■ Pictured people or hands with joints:
++++++++
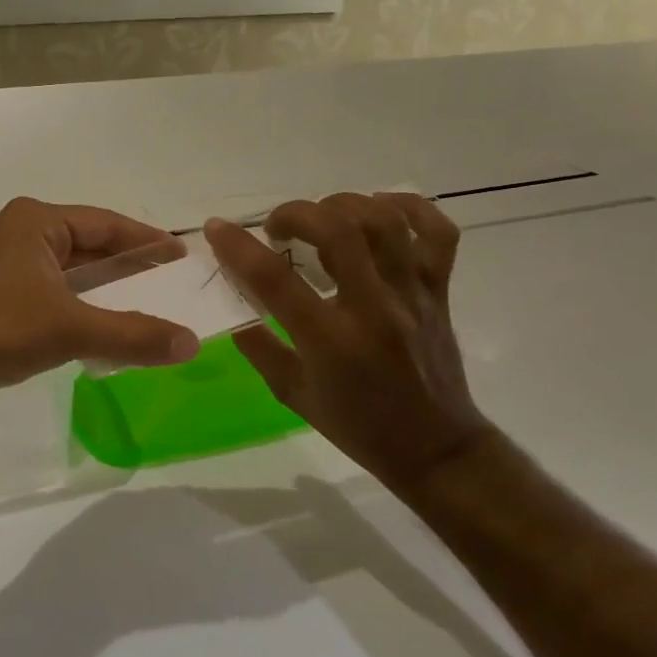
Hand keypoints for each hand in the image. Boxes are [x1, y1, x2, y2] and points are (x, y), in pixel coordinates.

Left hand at [0, 198, 199, 404]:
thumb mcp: (71, 328)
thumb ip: (133, 334)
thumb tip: (191, 343)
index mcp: (37, 221)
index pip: (106, 224)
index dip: (146, 240)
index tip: (181, 256)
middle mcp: (22, 233)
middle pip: (90, 248)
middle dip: (129, 270)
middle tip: (171, 287)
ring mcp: (8, 264)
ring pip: (72, 274)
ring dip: (106, 293)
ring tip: (149, 310)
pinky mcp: (0, 295)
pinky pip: (54, 294)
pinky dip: (82, 309)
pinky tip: (106, 331)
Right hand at [205, 192, 497, 499]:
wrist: (435, 450)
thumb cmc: (358, 427)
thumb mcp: (293, 393)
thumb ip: (258, 345)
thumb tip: (234, 298)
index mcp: (331, 342)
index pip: (275, 279)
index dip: (238, 246)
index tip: (216, 228)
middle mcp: (374, 309)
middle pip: (338, 231)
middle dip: (296, 213)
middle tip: (277, 227)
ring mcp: (413, 296)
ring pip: (386, 222)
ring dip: (344, 205)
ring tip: (322, 217)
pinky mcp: (439, 291)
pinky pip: (438, 234)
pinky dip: (410, 208)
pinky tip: (380, 209)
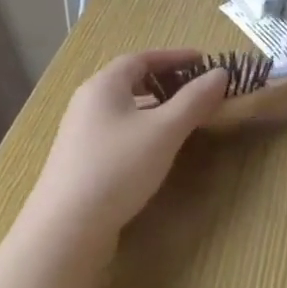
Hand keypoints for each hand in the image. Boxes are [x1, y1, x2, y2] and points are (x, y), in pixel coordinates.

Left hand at [28, 51, 228, 250]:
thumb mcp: (165, 130)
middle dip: (165, 80)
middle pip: (129, 81)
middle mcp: (87, 103)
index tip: (203, 61)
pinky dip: (141, 128)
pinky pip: (117, 131)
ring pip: (123, 108)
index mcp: (104, 86)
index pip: (141, 58)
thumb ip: (195, 99)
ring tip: (181, 118)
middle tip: (194, 88)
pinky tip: (155, 149)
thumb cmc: (118, 167)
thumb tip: (221, 73)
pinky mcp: (80, 162)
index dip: (174, 57)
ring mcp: (80, 134)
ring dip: (154, 106)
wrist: (65, 230)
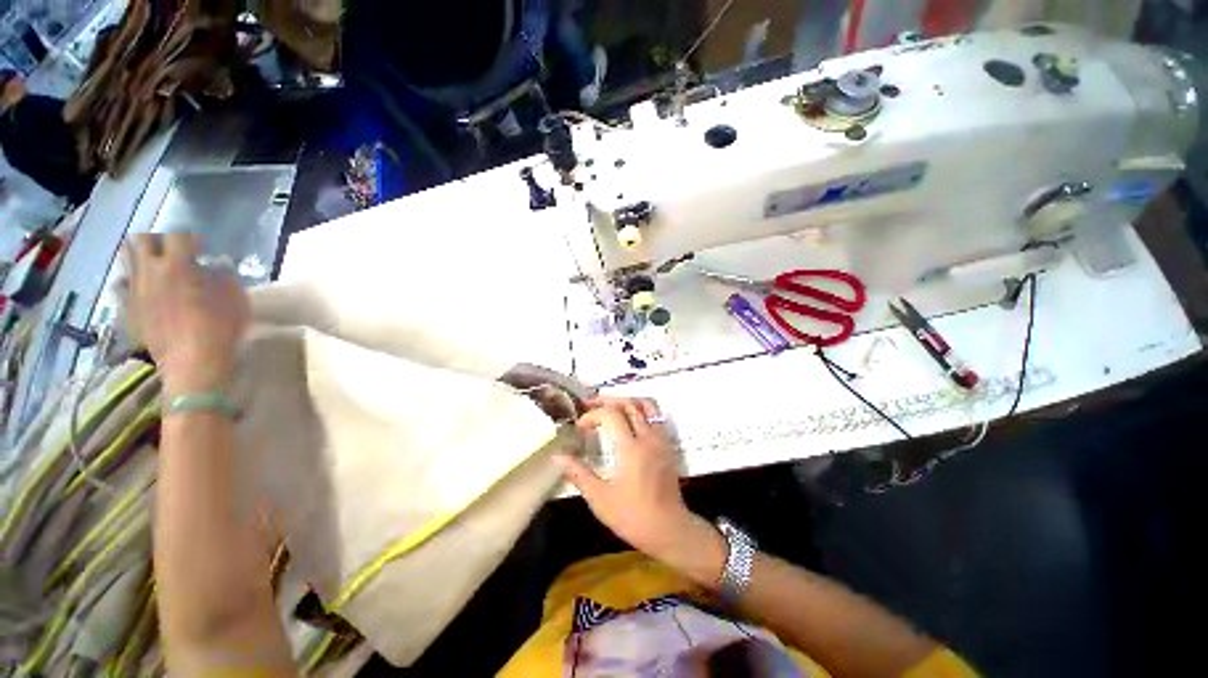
++++++++
■ Task details: Extract only the lines from the one that contains "ring mcp: (8, 264)" through the end of the records, inclusive, and omit every picture.

■ Exercise response:
ring mcp: (8, 264)
ring pip: (72, 274)
ring dip: (106, 293)
ring tip: (149, 310)
pinky mcp: (0, 295)
pinky pip: (54, 294)
pinky dip: (82, 309)
pinky tip: (106, 331)
Right hand at [205, 192, 497, 499]:
wrist: (435, 450)
thumb cmc: (358, 427)
thumb mcp: (293, 393)
thumb ip: (258, 345)
thumb tip: (234, 298)
index mcp: (331, 342)
index pip: (275, 279)
index dip: (238, 246)
index tip: (216, 228)
middle mcp: (374, 309)
middle pip: (338, 231)
middle dip: (296, 213)
middle tip: (277, 227)
ring mcp: (413, 296)
ring pip: (386, 222)
ring dip: (344, 205)
ring tip: (322, 217)
pinky mcp: (439, 291)
pinky pip: (438, 234)
pinky dip: (410, 208)
pinky tip: (380, 209)
Hand keypoints for each hand in the image. Boxes are [x1, y1, x2, y2] and points are (x, y), in pixel coordinates.

Left hand at [28, 51, 228, 250]:
thumb mcp: (165, 130)
middle dip: (165, 80)
middle pip: (129, 81)
middle mcp: (87, 103)
index tip: (203, 61)
pinky dip: (141, 128)
pinky pip: (117, 131)
ring pip: (123, 108)
index mcp: (104, 86)
index pip: (141, 58)
thumb ip: (195, 99)
ring tip: (181, 118)
middle tip: (194, 88)
pinky tip: (155, 149)
thumb cmc: (118, 167)
thumb tip: (221, 73)
pinky mcp: (80, 162)
index dip: (174, 57)
ring mcp: (80, 134)
ring dip: (154, 106)
wrist: (65, 230)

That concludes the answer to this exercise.